The preparedness plan must have an information system. For slow onset disasters this should consist of a formalized data collection process, and early warning system (especially for regions prone to famine), and monitoring system to update the early warning information. For sudden onset disasters a similar system must be in place for prediction, warning, and evacuation communication.

Resource base

The requirements to meet an emergency situation will clearly depend upon the types of hazards the plan anticipates. Such requirements should be made explicit, and should cover all aspects of disaster relief and recovery implementation. The range of relief requirements is too extensive to put in this module, but this list indicates some of the major requirements:

supplementary food
communications systems
logistics systems
relief workers
clearance equipment

Warning systems

For most types of rapid onset disasters, a warning system can save many lives. By giving a vulnerable population adequate notice of an impending disaster, they can either escape the event or take precautions to reduce the dangers. However, you must assume that functioning communications systems, such as telephones and telexes, may not be available in times of a major disaster. Begin to plan a warning system around that assumption. Consider what type of communications equipment will be needed and sustainable if power lines and receiving stations are destroyed. Preparedness plans should include provisions for access to alternative communication systems among police, military and government networks.

Warning is also critical for slow onset disasters and population displacements. In this case it is called early warning and has to do with information and its distribution regarding either:

giving timely notice of an impending world crisis in the supply of food
making ready for or preventing forced migrations of people.

Response mechanisms

The plan’s ultimate test is the effectiveness of response to warnings and disaster impacts. At a certain stage in the warning process, various responses will have to be mobilized. The staging of responses becomes an essential factor in designing a preparedness plan. Chapter 9 lays out the required responses.
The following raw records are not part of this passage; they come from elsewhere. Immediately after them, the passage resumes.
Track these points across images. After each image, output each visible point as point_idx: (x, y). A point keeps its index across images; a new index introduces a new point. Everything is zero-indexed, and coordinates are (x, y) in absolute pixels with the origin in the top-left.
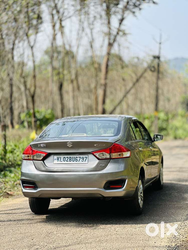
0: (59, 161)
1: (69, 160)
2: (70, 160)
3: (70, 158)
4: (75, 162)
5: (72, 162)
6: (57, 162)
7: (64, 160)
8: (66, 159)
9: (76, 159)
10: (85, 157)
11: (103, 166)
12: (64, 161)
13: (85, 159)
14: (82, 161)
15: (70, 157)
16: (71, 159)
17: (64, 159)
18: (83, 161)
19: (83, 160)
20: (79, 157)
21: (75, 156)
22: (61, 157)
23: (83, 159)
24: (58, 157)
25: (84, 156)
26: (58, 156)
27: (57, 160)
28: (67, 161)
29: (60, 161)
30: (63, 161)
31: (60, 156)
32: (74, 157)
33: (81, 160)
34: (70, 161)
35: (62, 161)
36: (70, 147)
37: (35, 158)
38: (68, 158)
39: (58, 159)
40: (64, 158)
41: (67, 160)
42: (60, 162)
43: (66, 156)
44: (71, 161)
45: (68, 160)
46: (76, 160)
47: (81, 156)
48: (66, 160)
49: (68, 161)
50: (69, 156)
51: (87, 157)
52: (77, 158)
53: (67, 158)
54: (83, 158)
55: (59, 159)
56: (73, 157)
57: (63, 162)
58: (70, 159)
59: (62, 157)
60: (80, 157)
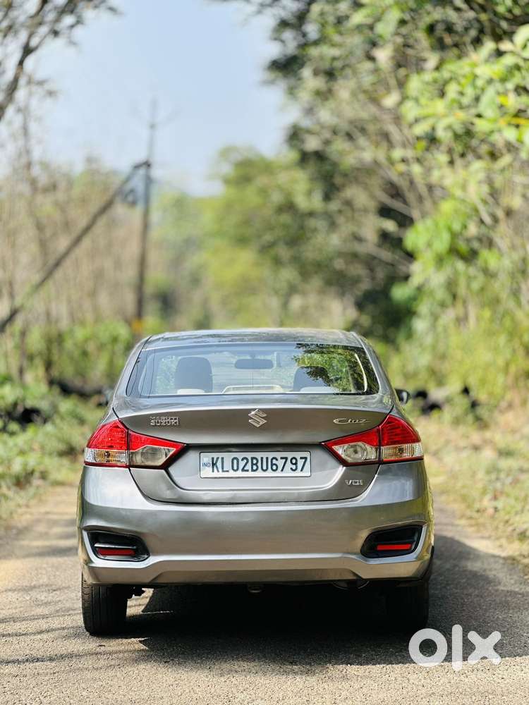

Public education and training

The focus of a disaster preparedness plan should be to anticipate, to the extent possible, the types of requirements needed for action or responses to warnings and a disaster relief operation. The plan should also specify the most effective ways of ensuring that such requirements are met. Yet, the process will only be effective if those who are the ultimate beneficiaries know what to do in times of disasters and know what to expect. For this reason, an essential part of a disaster preparedness plan is the education of those who may be threatened by disaster. Such education takes many forms, such as: (1) Public education in schools for children and young adults, emphasizing what actions should be taken in case of a disaster threat (for example, earthquake tremors); (2) Special training courses, designed for an adult population either specifically or as an extra dimension of on-going programmes such as Preventive Health Care or Maternal and Child Health programmes; (3) Extension programmes, in which community and village-based extension workers are instructed to provide relevant information and trained for the tasks they should undertake during the event; (4) Public information, through mass media, be they television, radio or the printed word, will never really replace the impact of direct instruction. However, if sensitively designed and presented, mass media may provide a useful supplement to the overall educational process.

Rehearsals (drills)

Fujieda, Japan School children practicing an earthquake safety drill.

From Nature on the Rampage. Photo by Paul Chesley.

As military maneuvers cannot fully portray the reality of battle, neither can disaster preparedness rehearsals portray the full dynamics - and potential chaos - of a disaster relief operation. However, that fact should provide no excuse for avoiding the need to rehearse the disaster preparedness plan. Not only will rehearsals reemphasize points made in separate training programmes, but they will also test the system as a whole and, invariably, reveal gaps that otherwise might be overlooked. 1

1 The preceding part of this chapter is drawn from the UNDP/UNDRO training module, Disaster Preparedness. by Randolph Kent.